Lithium Carbonate Rockets 22.5%
📈 Futures Rally - Physical Disconnect
LCE battery-grade surges to $13,831/t (+22.5% WoW) on sharp futures rally. However, report notes "limited acceptance" from downstream buyers who purchase only for rigid demand. Futures-physical disconnect signals correction risk.
Impact: Futures-driven rally faces correction risk. Strategic buyers may find opportunity if physical market rejects higher prices. Watch $12,000/t support level.

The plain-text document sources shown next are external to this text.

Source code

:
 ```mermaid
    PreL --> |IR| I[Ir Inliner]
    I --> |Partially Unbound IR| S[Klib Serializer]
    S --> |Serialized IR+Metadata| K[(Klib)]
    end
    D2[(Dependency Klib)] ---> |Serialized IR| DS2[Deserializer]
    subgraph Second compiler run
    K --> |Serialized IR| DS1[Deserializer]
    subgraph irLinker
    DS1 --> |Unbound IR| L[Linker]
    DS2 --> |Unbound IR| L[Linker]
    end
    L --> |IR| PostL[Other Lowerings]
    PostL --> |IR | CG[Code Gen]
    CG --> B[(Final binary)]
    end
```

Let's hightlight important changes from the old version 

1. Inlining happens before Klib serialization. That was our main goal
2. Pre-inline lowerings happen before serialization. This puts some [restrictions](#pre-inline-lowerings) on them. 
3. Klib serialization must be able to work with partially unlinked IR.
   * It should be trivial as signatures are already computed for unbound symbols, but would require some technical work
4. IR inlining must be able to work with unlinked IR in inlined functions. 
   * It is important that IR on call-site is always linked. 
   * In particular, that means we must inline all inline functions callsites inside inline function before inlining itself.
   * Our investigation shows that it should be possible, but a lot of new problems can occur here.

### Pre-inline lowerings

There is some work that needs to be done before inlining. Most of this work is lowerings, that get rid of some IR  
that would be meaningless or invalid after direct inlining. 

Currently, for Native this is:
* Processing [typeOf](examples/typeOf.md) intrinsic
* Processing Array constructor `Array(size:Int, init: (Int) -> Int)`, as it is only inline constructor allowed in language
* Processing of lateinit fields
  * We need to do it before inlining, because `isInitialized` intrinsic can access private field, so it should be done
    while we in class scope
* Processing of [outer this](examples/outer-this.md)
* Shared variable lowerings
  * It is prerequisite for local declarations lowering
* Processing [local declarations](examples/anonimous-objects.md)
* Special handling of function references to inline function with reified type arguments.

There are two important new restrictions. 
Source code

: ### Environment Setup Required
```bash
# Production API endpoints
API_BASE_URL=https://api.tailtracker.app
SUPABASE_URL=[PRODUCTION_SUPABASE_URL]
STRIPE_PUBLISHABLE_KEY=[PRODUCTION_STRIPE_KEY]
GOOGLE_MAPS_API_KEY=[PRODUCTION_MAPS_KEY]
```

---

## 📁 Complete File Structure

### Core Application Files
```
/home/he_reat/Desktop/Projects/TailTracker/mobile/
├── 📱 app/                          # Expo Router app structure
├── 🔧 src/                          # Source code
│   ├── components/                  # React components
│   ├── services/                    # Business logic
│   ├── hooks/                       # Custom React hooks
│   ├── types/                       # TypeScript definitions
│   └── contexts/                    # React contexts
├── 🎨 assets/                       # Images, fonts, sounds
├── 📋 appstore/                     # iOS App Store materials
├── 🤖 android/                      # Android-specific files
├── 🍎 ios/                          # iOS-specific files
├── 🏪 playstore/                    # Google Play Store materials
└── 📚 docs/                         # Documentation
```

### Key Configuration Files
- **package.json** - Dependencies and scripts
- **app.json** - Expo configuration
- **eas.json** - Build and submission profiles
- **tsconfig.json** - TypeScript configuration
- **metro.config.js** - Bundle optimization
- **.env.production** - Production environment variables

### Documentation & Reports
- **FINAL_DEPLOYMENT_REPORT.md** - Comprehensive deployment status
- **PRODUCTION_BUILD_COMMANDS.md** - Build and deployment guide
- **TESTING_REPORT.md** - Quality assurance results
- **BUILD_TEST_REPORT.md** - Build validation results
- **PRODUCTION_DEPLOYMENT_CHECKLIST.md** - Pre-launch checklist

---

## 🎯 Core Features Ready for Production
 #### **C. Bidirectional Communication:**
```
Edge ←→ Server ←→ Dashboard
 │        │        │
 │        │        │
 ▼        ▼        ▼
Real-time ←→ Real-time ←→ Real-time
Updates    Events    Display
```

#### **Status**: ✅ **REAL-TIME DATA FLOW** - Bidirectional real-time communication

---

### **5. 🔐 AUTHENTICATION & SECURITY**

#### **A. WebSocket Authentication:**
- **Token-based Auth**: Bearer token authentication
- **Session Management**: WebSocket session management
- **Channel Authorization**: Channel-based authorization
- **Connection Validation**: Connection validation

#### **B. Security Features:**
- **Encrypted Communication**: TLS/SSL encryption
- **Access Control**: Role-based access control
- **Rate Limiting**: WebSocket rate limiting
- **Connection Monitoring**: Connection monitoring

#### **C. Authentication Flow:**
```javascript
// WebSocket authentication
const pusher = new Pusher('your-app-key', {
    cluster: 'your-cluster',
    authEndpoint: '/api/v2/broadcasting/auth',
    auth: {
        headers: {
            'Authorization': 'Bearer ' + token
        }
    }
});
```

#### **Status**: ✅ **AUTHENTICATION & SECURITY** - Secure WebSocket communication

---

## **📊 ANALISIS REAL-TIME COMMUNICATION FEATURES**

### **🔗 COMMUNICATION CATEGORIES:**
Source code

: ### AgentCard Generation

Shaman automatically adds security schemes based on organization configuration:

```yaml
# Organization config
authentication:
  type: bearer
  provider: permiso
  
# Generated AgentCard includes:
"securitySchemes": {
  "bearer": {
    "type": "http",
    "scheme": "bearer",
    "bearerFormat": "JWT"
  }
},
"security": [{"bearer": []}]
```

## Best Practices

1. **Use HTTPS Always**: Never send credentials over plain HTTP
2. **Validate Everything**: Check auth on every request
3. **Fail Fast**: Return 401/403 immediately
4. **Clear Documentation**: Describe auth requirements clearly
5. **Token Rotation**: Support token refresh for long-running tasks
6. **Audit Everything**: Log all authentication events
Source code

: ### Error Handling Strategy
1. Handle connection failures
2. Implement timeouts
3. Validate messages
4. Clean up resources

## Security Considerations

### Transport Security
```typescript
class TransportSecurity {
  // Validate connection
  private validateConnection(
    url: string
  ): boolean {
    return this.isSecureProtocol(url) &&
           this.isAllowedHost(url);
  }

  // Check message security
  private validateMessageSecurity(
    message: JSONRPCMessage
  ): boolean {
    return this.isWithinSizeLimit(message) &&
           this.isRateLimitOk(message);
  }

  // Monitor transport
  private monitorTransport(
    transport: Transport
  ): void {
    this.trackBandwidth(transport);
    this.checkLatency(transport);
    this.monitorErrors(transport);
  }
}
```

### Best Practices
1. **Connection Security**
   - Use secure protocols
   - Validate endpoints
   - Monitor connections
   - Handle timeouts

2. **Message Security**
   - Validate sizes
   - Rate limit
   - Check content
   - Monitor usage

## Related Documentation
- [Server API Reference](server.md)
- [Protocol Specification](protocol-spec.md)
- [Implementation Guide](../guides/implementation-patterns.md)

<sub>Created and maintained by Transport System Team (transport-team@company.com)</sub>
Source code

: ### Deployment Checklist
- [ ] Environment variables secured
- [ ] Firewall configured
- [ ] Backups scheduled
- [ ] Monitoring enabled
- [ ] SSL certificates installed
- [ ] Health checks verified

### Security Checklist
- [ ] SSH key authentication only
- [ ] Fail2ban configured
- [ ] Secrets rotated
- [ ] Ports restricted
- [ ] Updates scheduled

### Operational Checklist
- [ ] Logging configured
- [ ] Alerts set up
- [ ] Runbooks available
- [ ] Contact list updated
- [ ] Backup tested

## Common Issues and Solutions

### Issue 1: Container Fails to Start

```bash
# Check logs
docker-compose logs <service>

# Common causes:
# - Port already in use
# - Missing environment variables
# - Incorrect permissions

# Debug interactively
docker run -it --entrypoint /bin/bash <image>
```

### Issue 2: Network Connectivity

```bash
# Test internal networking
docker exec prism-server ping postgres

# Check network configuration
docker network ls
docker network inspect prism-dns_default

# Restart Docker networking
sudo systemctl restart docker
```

Cathodes Pass Through Cost Increases
💪 Strong Pricing Power
LFP surges 4.7% to $5,674/t and LMO jumps 13.0% to $5,504/t as cathode producers successfully pass through lithium carbonate rally. NCM rises modestly. LCO stable on cobalt strength. Indicates strong end-market demand.
Impact: Cathode producers demonstrate pricing power despite input cost surges. Confirms strong demand from battery manufacturers and end-market EV production remains robust.
Market Outlook
The battery materials market faces unprecedented dual pressure from the intensifying LiPF₆ crisis and the lithium carbonate rally. LiPF₆'s explosive 41.6% surge to $23,287/t marks a two-week rally of 41.7%, with supply critically tight and no near-term relief visible. The electrolyte crisis now adds $1,200+ to EV battery costs, accounting for 20-25% of cell costs versus historical 5-8%. Lithium carbonate's 22.5% surge to $13,831/t is futures-driven with "limited downstream acceptance," creating significant correction risk as physical buyers resist higher prices. Cathode producers successfully passing through cost increases (LFP +4.7%, LMO +13.0%) confirms strong end-market demand, but the disconnect between surging cathode/electrolyte costs and flat anode prices ($7,551/t) reveals margin pressure across the supply chain. The market faces a critical inflection point: if LCE corrects while LiPF₆ continues rising, battery manufacturers could face temporary relief on cathodes but ongoing electrolyte crisis threatens supply availability through Q2 2026.